CONSIGNE DONNÉE ->
D'après l'extrait sur les émeutes de Stonewall, en quelle année une manifestation a-t-elle été organisée pour la première fois à New York afin de les commémorer ?

EXTRAIT À LIRE ->
###

La lutte contre l'homophobie a pris son essor à partir de 1969, lors d'une descente de police à New York dans un lieu de rencontre fréquenté par des personnes dites “homosexuelles”, le Stonewall Inn. Pour la première fois dans l'histoire, les client–e–s menaçé–e–s d'arrestation ont riposté aux flics par des jets de pierres et des coups de poing. Il s'en est suivi trois nuits d'émeutes qui sont devenues le symbole de la résistance contre l'oppression envers l'altersexualité. Dès 1970, une manifestation a été organisée à New York pour commémorer les émeutes des Stonewall. Depuis, cette manifestation s'est répétée chaque année, se vidant rapidement de son contenu politique, et a été reprise dans la plupart des grandes villes occidentales sous la forme d'un grand carnaval commercial: le Gay Pride Day.
Hélas, au lieu de réaliser son potentiel subversif, le mouvement de revendications issu des émeutes de Stonewall a pris un caractère réformiste et petit-bourgeois. Dans sa presque totalité, le mouvement de libération gai s'est borné à réclamer l'égalité à l'intérieur de l'État capitaliste sans remettre en question les fondements de celui-ci. Deux des principales revendications du mouvement gai sont d'ailleurs profondément inquiétantes: le droit au mariage, qui sanctionne l'encadrement juridique des relations affectives par l'État, et le droit à la carrière militaire, qui cautionne la violence étatique organisée. Certes, le mariage est un cabot édenté qui ne mord plus qu'avec un râtelier emprunté à la déesse Consommation, mais on s'étonne de voir le mouvement gai se soumettre à la logique du massacre érigée en système autoritaire, au nom de la défense de la patrie.

###

DONNÉES PRÉSENTÉES ->
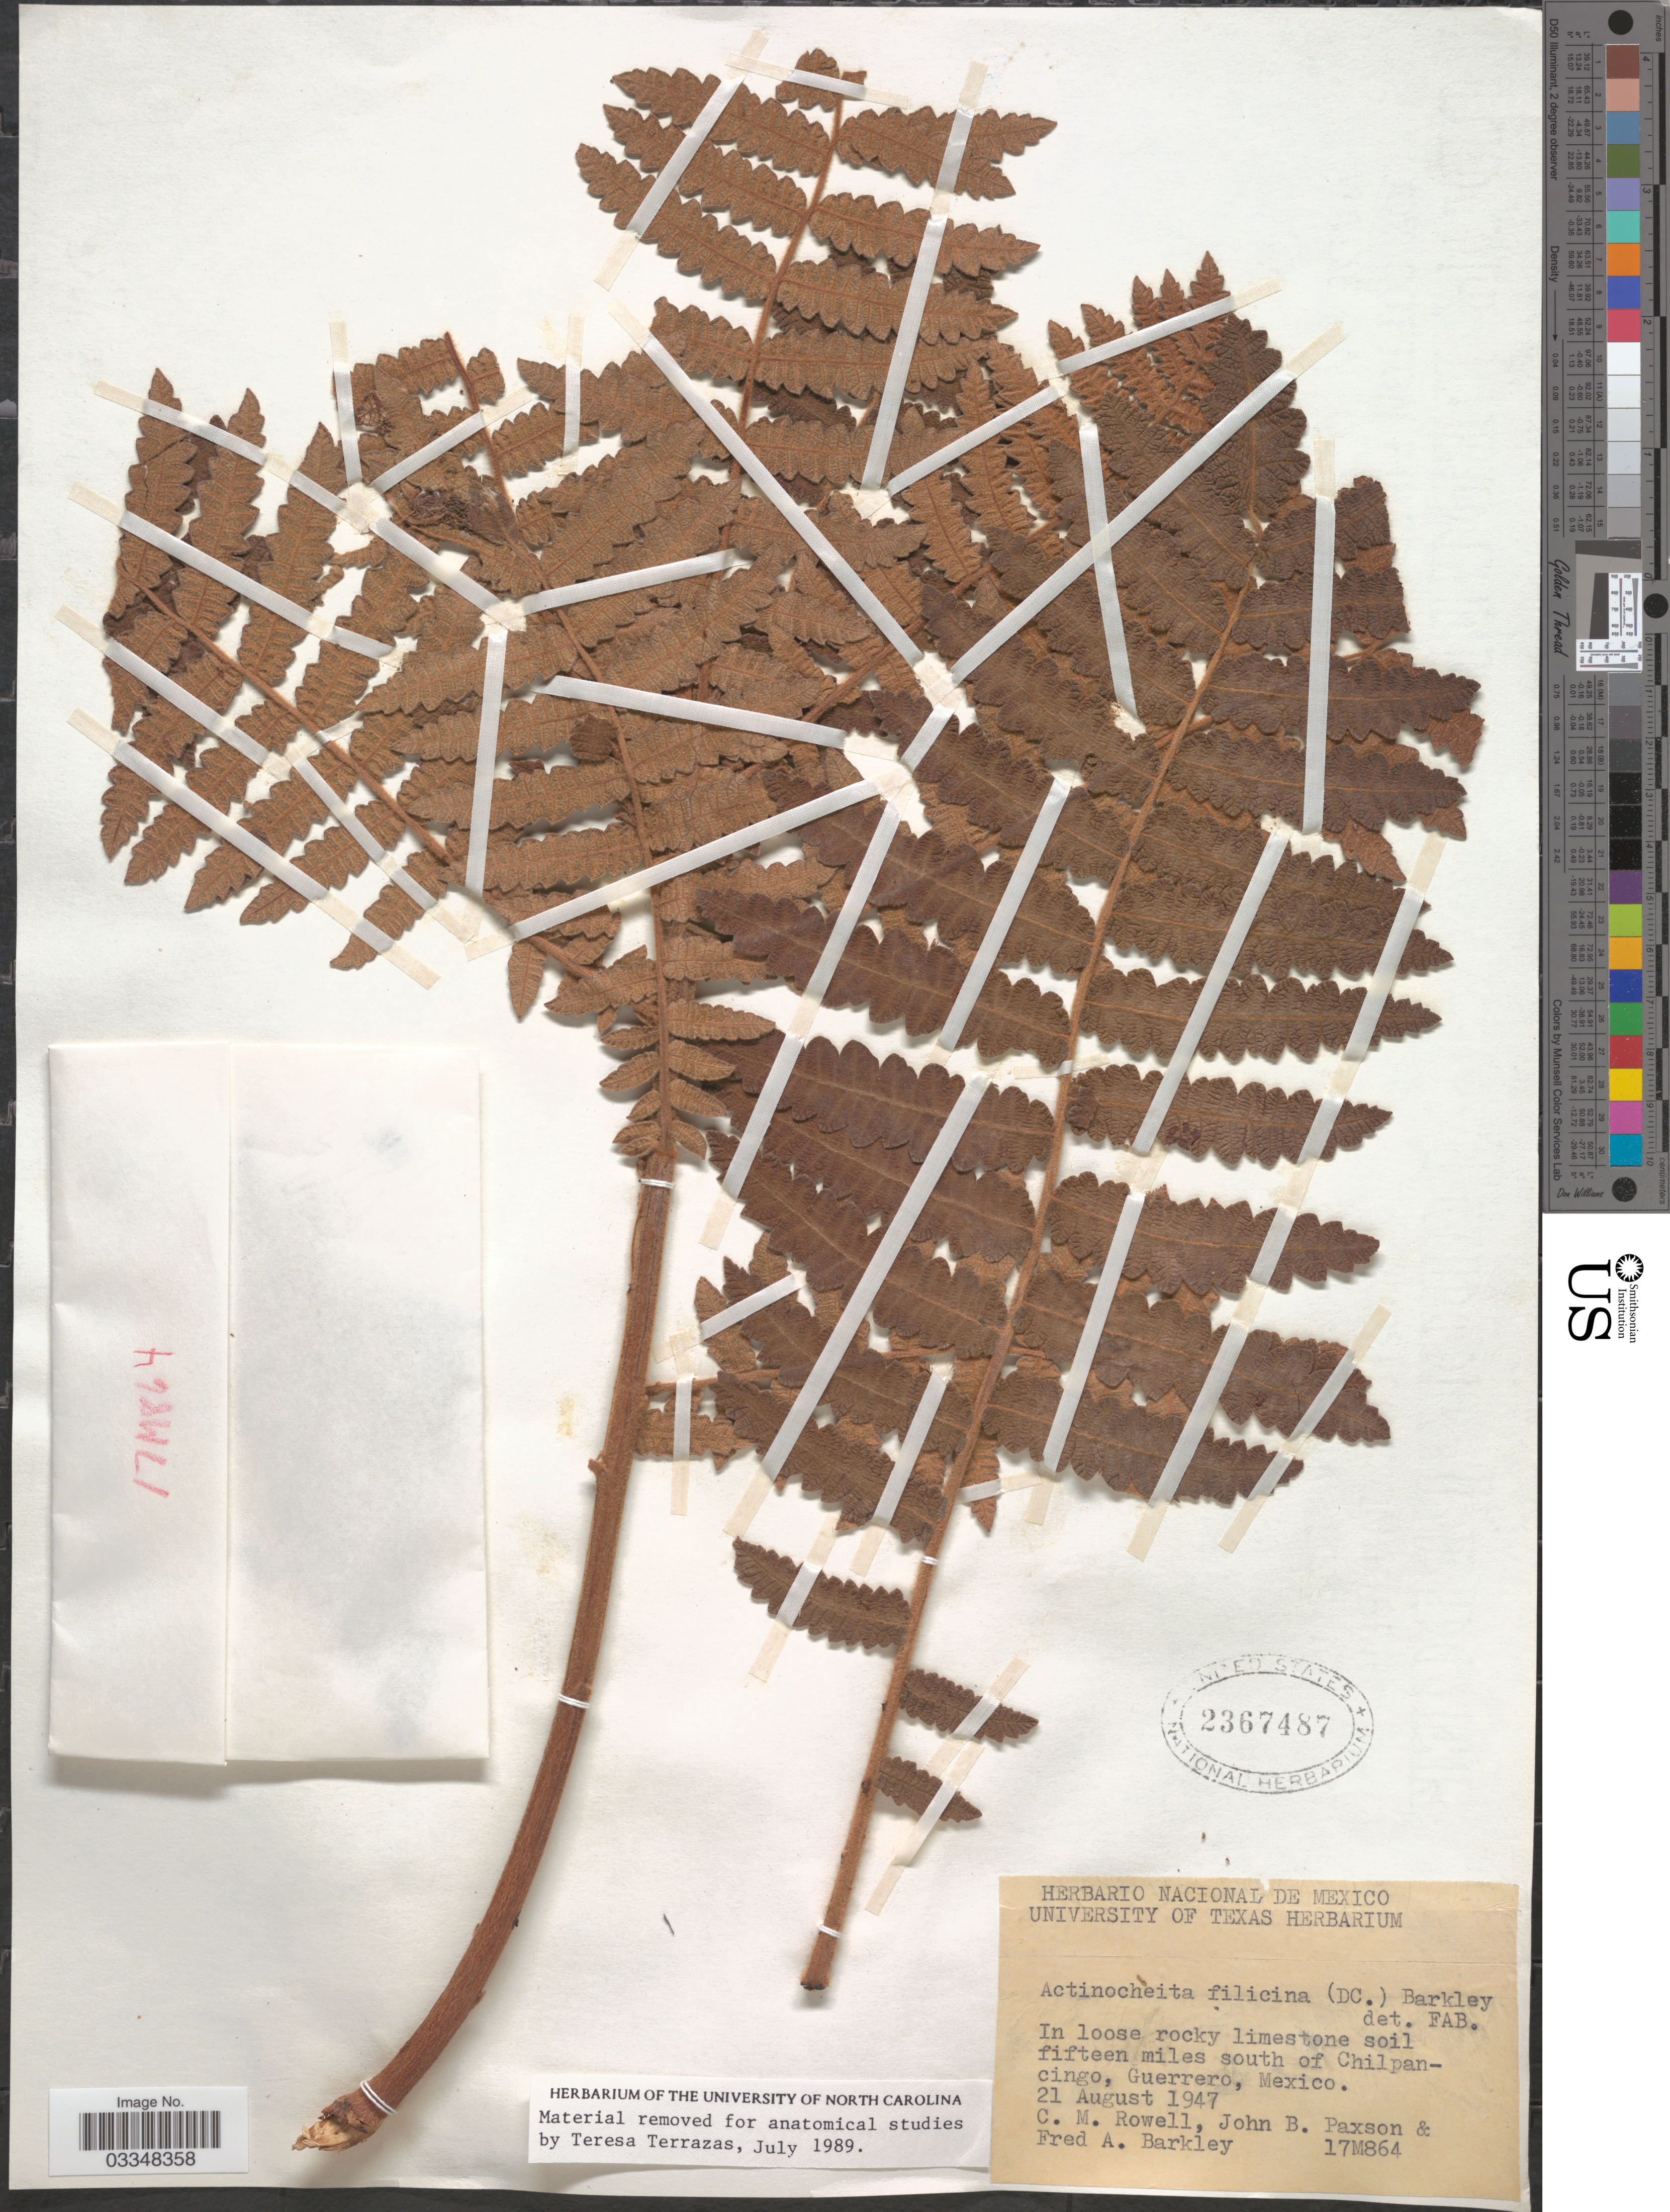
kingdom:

###

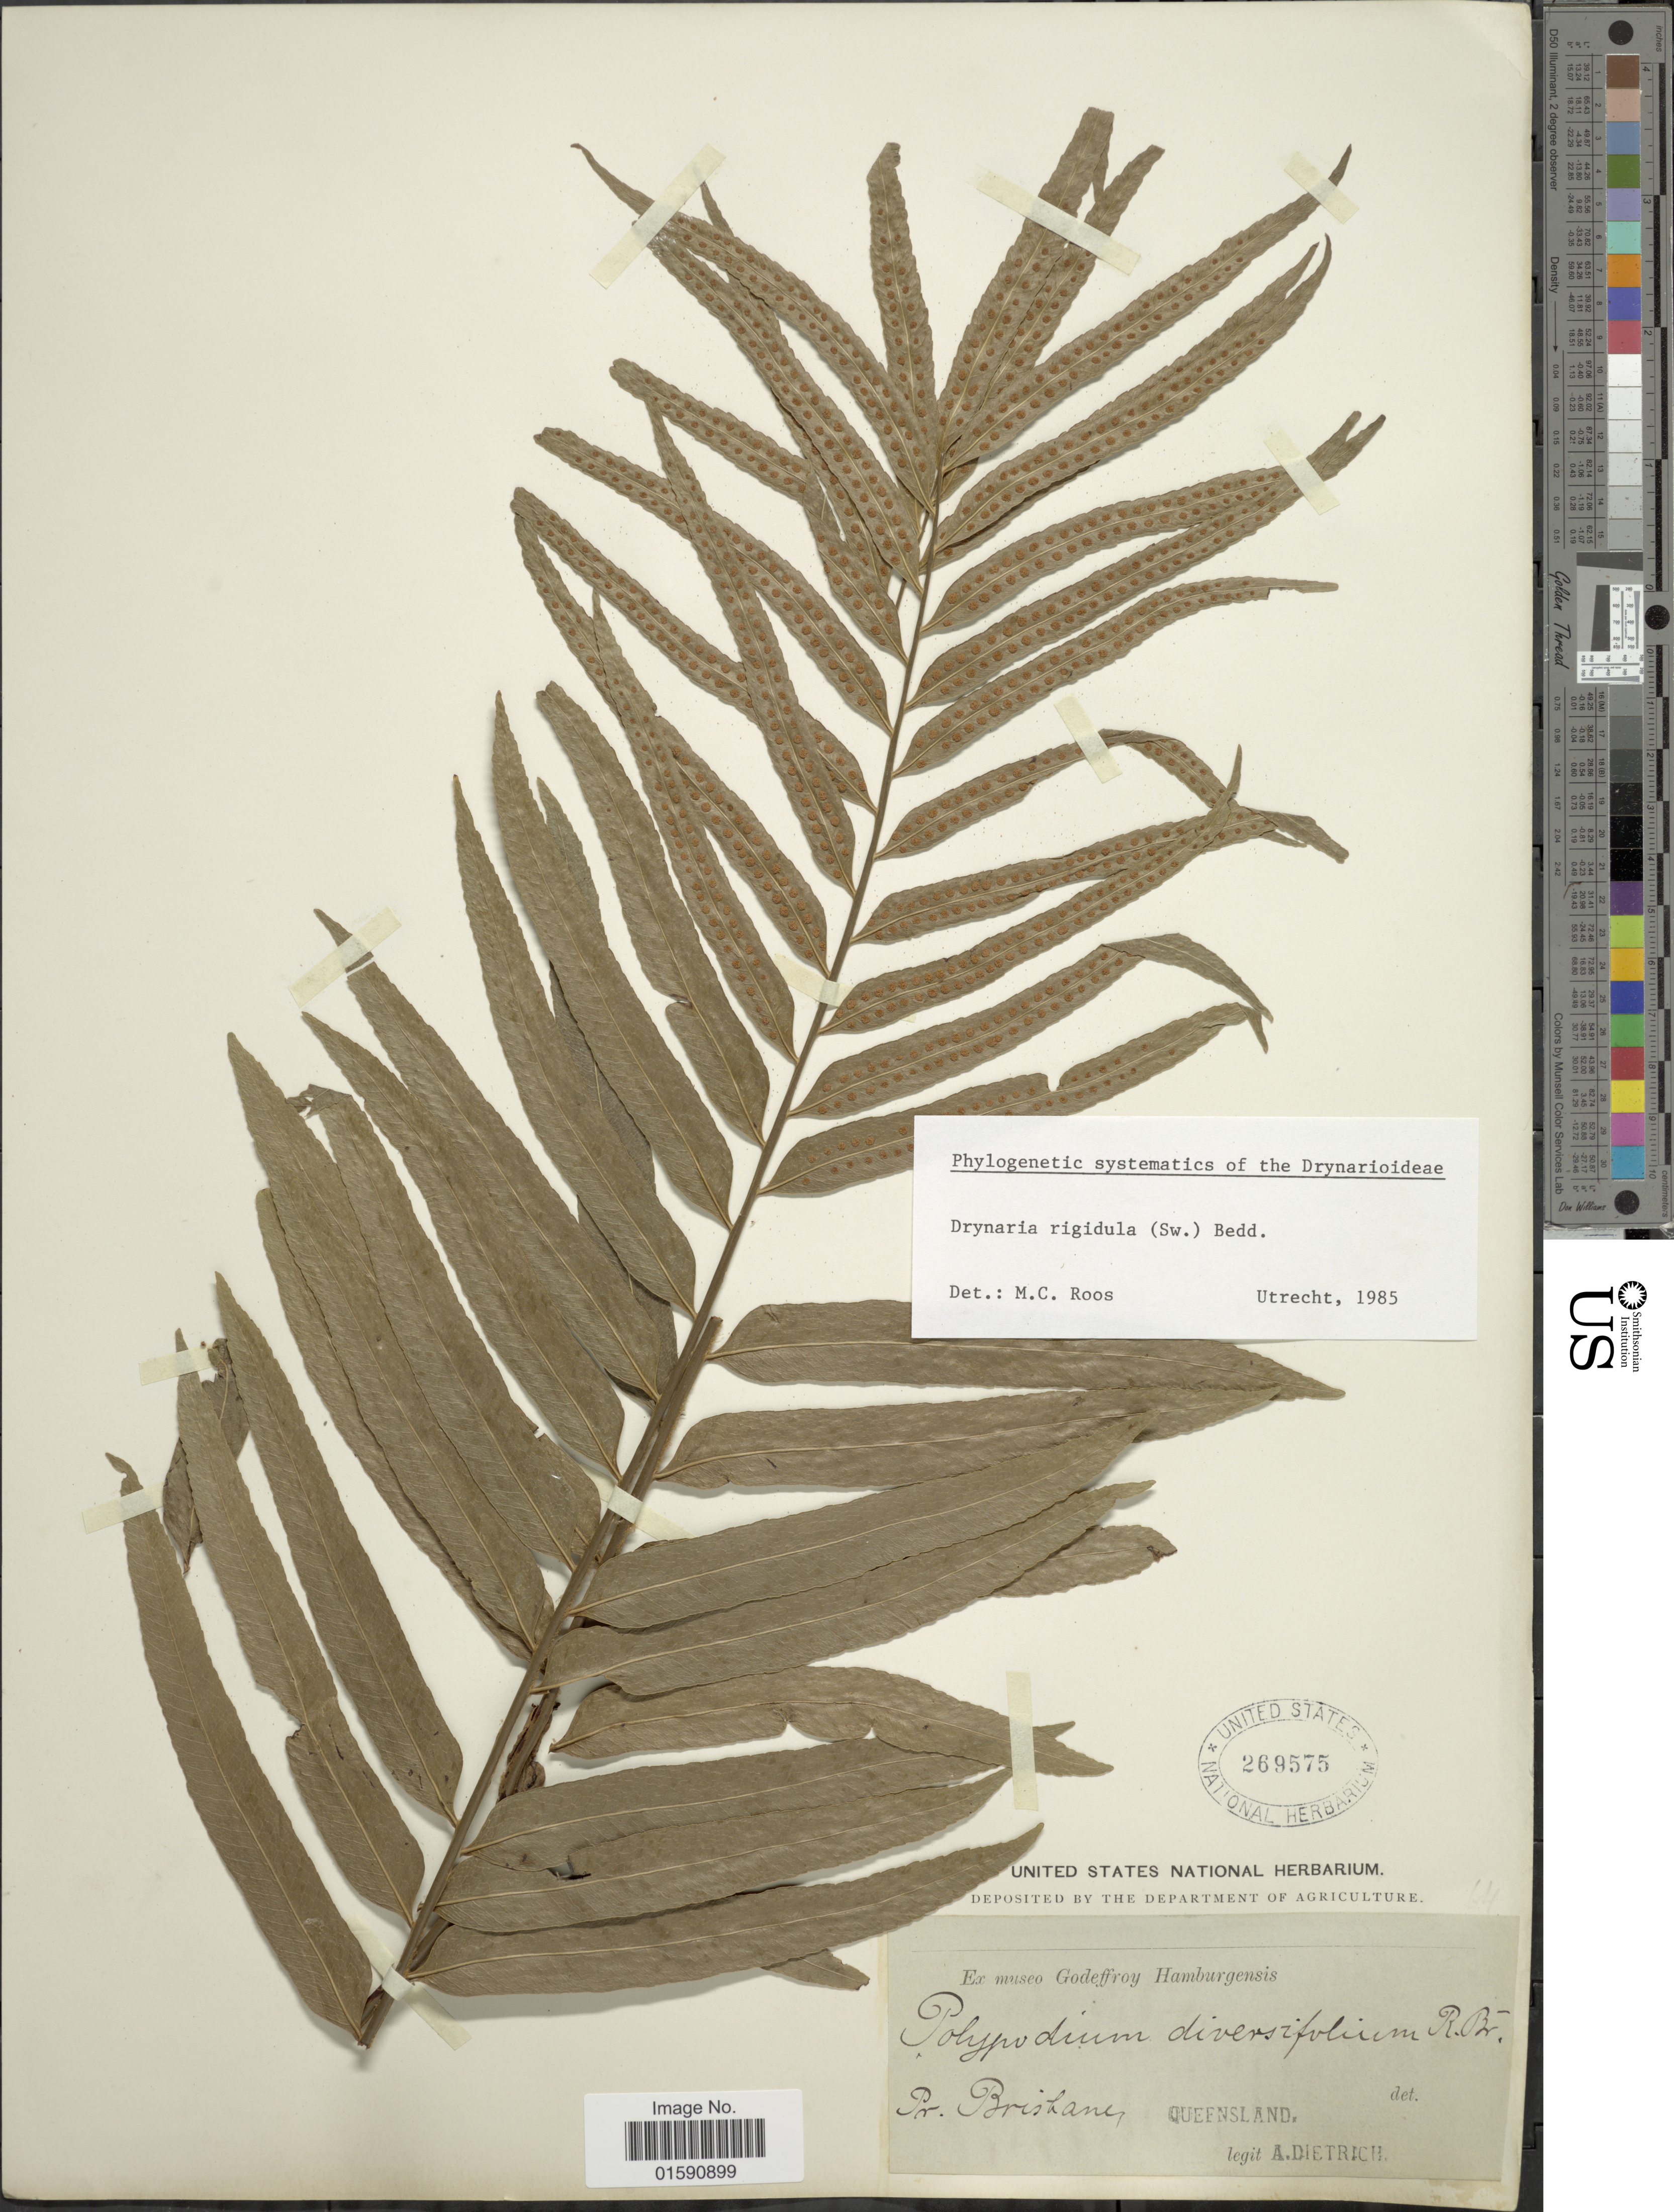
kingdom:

###

RÉSULTAT OBTENU ->
En 1970.